## ACTIVITY
Please repeat the data below exactly, with the pictures removed.

DATA section start

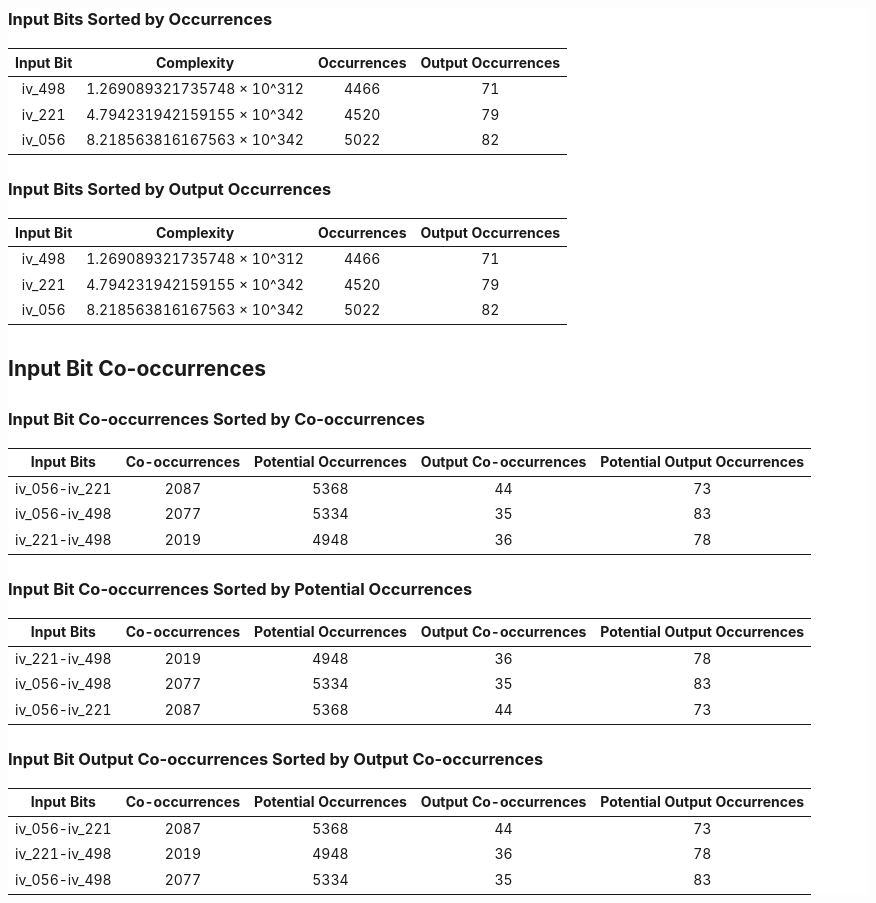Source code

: ### Input Bits Sorted by Occurrences

| Input Bit | Complexity | Occurrences | Output Occurrences |
|:---------:|:----------:|:-----------:|:------------------:|
| iv_498 | 1.269089321735748 × 10^312 | 4466 | 71 |
| iv_221 | 4.794231942159155 × 10^342 | 4520 | 79 |
| iv_056 | 8.218563816167563 × 10^342 | 5022 | 82 |

### Input Bits Sorted by Output Occurrences

| Input Bit | Complexity | Occurrences | Output Occurrences |
|:---------:|:----------:|:-----------:|:------------------:|
| iv_498 | 1.269089321735748 × 10^312 | 4466 | 71 |
| iv_221 | 4.794231942159155 × 10^342 | 4520 | 79 |
| iv_056 | 8.218563816167563 × 10^342 | 5022 | 82 |

## Input Bit Co-occurrences

### Input Bit Co-occurrences Sorted by Co-occurrences

| Input Bits | Co-occurrences | Potential Occurrences | Output Co-occurrences | Potential Output Occurrences |
|:----------:|:--------------:|:---------------------:|:---------------------:|:----------------------------:|
| iv_056-iv_221 | 2087 | 5368 | 44 | 73 |
| iv_056-iv_498 | 2077 | 5334 | 35 | 83 |
| iv_221-iv_498 | 2019 | 4948 | 36 | 78 |

### Input Bit Co-occurrences Sorted by Potential Occurrences

| Input Bits | Co-occurrences | Potential Occurrences | Output Co-occurrences | Potential Output Occurrences |
|:----------:|:--------------:|:---------------------:|:---------------------:|:----------------------------:|
| iv_221-iv_498 | 2019 | 4948 | 36 | 78 |
| iv_056-iv_498 | 2077 | 5334 | 35 | 83 |
| iv_056-iv_221 | 2087 | 5368 | 44 | 73 |

### Input Bit Output Co-occurrences Sorted by Output Co-occurrences

| Input Bits | Co-occurrences | Potential Occurrences | Output Co-occurrences | Potential Output Occurrences |
|:----------:|:--------------:|:---------------------:|:---------------------:|:----------------------------:|
| iv_056-iv_221 | 2087 | 5368 | 44 | 73 |
| iv_221-iv_498 | 2019 | 4948 | 36 | 78 |
| iv_056-iv_498 | 2077 | 5334 | 35 | 83 |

DATA section end

## ANSWER
Source code

: ### Input Bits Sorted by Occurrences

| Input Bit | Complexity | Occurrences | Output Occurrences |
|:---------:|:----------:|:-----------:|:------------------:|
| iv_498 | 1.269089321735748 × 10^312 | 4466 | 71 |
| iv_221 | 4.794231942159155 × 10^342 | 4520 | 79 |
| iv_056 | 8.218563816167563 × 10^342 | 5022 | 82 |

### Input Bits Sorted by Output Occurrences

| Input Bit | Complexity | Occurrences | Output Occurrences |
|:---------:|:----------:|:-----------:|:------------------:|
| iv_498 | 1.269089321735748 × 10^312 | 4466 | 71 |
| iv_221 | 4.794231942159155 × 10^342 | 4520 | 79 |
| iv_056 | 8.218563816167563 × 10^342 | 5022 | 82 |

## Input Bit Co-occurrences

### Input Bit Co-occurrences Sorted by Co-occurrences

| Input Bits | Co-occurrences | Potential Occurrences | Output Co-occurrences | Potential Output Occurrences |
|:----------:|:--------------:|:---------------------:|:---------------------:|:----------------------------:|
| iv_056-iv_221 | 2087 | 5368 | 44 | 73 |
| iv_056-iv_498 | 2077 | 5334 | 35 | 83 |
| iv_221-iv_498 | 2019 | 4948 | 36 | 78 |

### Input Bit Co-occurrences Sorted by Potential Occurrences

| Input Bits | Co-occurrences | Potential Occurrences | Output Co-occurrences | Potential Output Occurrences |
|:----------:|:--------------:|:---------------------:|:---------------------:|:----------------------------:|
| iv_221-iv_498 | 2019 | 4948 | 36 | 78 |
| iv_056-iv_498 | 2077 | 5334 | 35 | 83 |
| iv_056-iv_221 | 2087 | 5368 | 44 | 73 |

### Input Bit Output Co-occurrences Sorted by Output Co-occurrences

| Input Bits | Co-occurrences | Potential Occurrences | Output Co-occurrences | Potential Output Occurrences |
|:----------:|:--------------:|:---------------------:|:---------------------:|:----------------------------:|
| iv_056-iv_221 | 2087 | 5368 | 44 | 73 |
| iv_221-iv_498 | 2019 | 4948 | 36 | 78 |
| iv_056-iv_498 | 2077 | 5334 | 35 | 83 |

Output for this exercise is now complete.